According to UN estimates, tens of thousands of people are internally displaced in the English-speaking regions of Cameroon, a one-time German colony that was divided between France and Britain after World War I.
In the worst-hit areas of Mamfe and Kumba in the southwest, some 40,000 people are estimated to have fled their homes.
But some fear the numbers affected could be much greater, with one humanitarian worker saying it was impossible to quantify the displacement given the limited access. The government has imposed curfews on civilians in both regions, and aid groups are rarely allowed in.
‘War situation’
“It’s difficult for organisations like ours to carry out missions on the ground,” said Agbor Bala Nkongho, director of the NGO Centre for Human Rights and Democracy in Africa. “We are in a war situation. We can’t send people everywhere.”
As well as those who are internally displaced, many Cameroonians have fled the violence to neighbouring Nigeria. SEMA, a Nigerian relief agency, said some 34,000 have taken refuge in Nigeria’s Cross River State.
The state has said it will set up and fund a refugee camp with UN backing, but for now local communities are sheltering the majority of the Cameroonian refugees, according to SEMA chief John Inaku. “The situation is very difficult for us,” said Peter Kechi, the village chief of Bashu, which is some five kilometres (three miles) from the border and whose population has ballooned from 1,500 to 4,000 in a few months.
“We are taking refugees into our homes and our bedrooms, with sometimes 20 people sleeping in the same room,” Kechi said.
Locals say the refugees cross the border on foot through heavily forested mountainous areas, making it difficult to record their arrival. The UN has registered 20,485 Cameroonians in Nigeria, according to Baiocchi, who added that “the arrivals are continuing”.

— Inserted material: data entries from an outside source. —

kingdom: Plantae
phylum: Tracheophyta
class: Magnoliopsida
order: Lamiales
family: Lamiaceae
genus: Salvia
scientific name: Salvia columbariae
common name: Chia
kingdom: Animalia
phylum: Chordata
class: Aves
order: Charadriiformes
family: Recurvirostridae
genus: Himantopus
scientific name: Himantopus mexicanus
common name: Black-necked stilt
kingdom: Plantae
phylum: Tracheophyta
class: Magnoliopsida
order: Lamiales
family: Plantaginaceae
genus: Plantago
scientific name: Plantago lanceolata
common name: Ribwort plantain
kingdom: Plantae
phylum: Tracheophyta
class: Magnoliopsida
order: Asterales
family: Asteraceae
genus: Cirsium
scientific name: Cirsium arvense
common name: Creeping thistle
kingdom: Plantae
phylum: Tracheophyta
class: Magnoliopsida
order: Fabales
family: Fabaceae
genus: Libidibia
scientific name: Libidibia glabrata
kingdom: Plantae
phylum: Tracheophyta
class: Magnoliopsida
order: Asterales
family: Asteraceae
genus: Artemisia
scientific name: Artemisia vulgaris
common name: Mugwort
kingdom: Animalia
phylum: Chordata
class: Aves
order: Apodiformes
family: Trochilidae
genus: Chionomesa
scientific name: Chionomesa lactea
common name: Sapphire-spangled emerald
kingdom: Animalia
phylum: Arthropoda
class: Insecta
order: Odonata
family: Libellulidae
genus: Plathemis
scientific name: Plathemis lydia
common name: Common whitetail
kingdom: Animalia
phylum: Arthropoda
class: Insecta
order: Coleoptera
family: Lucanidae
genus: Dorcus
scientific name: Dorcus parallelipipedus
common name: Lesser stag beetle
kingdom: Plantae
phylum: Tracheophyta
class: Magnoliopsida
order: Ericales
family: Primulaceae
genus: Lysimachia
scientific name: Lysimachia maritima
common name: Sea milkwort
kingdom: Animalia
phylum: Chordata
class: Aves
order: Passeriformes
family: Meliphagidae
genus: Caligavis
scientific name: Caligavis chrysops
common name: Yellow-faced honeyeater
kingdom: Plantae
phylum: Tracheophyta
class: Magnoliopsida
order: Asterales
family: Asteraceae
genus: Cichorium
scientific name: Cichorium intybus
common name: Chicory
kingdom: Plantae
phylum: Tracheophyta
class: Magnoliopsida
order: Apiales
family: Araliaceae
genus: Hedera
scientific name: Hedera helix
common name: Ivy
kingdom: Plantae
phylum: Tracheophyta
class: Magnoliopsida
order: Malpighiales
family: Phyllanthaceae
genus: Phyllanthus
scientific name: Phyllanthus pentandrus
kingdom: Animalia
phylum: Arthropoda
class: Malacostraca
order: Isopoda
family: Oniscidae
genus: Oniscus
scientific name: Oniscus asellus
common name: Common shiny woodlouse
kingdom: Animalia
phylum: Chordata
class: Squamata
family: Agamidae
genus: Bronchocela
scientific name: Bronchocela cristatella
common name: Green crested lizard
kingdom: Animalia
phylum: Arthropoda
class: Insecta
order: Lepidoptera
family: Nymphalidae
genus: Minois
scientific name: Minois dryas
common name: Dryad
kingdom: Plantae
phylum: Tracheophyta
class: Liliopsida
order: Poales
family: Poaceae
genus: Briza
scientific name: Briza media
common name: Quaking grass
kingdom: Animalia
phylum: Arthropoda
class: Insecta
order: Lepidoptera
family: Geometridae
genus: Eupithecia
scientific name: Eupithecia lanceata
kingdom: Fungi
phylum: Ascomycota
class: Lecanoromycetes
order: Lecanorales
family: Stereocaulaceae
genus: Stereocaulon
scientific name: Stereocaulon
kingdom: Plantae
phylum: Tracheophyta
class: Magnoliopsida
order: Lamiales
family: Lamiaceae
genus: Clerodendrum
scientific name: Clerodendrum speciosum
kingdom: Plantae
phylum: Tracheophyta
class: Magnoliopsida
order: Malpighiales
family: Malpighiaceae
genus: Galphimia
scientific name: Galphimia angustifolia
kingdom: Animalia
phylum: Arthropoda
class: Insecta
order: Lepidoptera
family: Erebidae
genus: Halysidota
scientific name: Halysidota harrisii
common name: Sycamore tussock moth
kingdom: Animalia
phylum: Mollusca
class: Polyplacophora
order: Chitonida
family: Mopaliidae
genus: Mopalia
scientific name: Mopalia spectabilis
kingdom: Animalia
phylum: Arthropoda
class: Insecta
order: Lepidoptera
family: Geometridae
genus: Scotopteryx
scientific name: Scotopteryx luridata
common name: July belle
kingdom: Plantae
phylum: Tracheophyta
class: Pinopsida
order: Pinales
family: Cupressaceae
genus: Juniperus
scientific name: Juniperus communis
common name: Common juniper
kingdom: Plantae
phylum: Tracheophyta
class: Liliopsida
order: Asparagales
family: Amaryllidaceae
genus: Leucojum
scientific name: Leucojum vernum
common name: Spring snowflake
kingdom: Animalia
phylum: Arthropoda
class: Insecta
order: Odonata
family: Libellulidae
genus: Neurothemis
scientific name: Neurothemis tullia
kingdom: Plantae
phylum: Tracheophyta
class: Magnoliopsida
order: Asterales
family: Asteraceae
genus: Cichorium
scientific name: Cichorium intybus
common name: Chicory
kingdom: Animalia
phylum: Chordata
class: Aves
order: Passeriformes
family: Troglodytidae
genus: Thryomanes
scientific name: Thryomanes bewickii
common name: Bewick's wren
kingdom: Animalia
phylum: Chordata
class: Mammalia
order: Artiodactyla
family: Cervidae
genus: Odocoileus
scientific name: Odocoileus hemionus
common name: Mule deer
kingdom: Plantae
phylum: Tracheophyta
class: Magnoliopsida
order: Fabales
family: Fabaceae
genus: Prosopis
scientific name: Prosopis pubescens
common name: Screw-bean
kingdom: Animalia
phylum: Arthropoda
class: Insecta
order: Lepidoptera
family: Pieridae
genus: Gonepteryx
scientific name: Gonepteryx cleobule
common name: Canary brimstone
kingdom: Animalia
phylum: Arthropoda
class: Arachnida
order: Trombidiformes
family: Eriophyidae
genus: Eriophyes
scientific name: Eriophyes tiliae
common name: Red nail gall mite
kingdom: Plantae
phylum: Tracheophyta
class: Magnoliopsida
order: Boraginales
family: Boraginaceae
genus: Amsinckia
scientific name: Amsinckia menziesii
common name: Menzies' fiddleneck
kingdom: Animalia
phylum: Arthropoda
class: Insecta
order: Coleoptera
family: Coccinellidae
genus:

Following a fact-finding mission in Cameroon’s anglophone regions, “we know more or less where the needs are… the next step is how to respond to them,” she said, reached by telephone from the Gabonese capital Libreville. Jodra Marcos of MSF said its workers had carried out training on how to care for the “wounded and traumatised” and donated medicines and equipment in anglophone areas.
However, “many communities (are) in a precarious situation” after staff have fled and some clinics have closed, he noted. Separatists have been blamed for the torching of schools in the areas, while aid groups and residents also regularly accuse the army of carrying out abuses against civilians.
Early this month a human rights activist charged that soldiers killed several civilians by setting fire to their homes. A security source, for his part, accused “some aid groups” of spreading disinformation. The government in Yaounde has repeatedly denied accusations of excessive violence and extortion.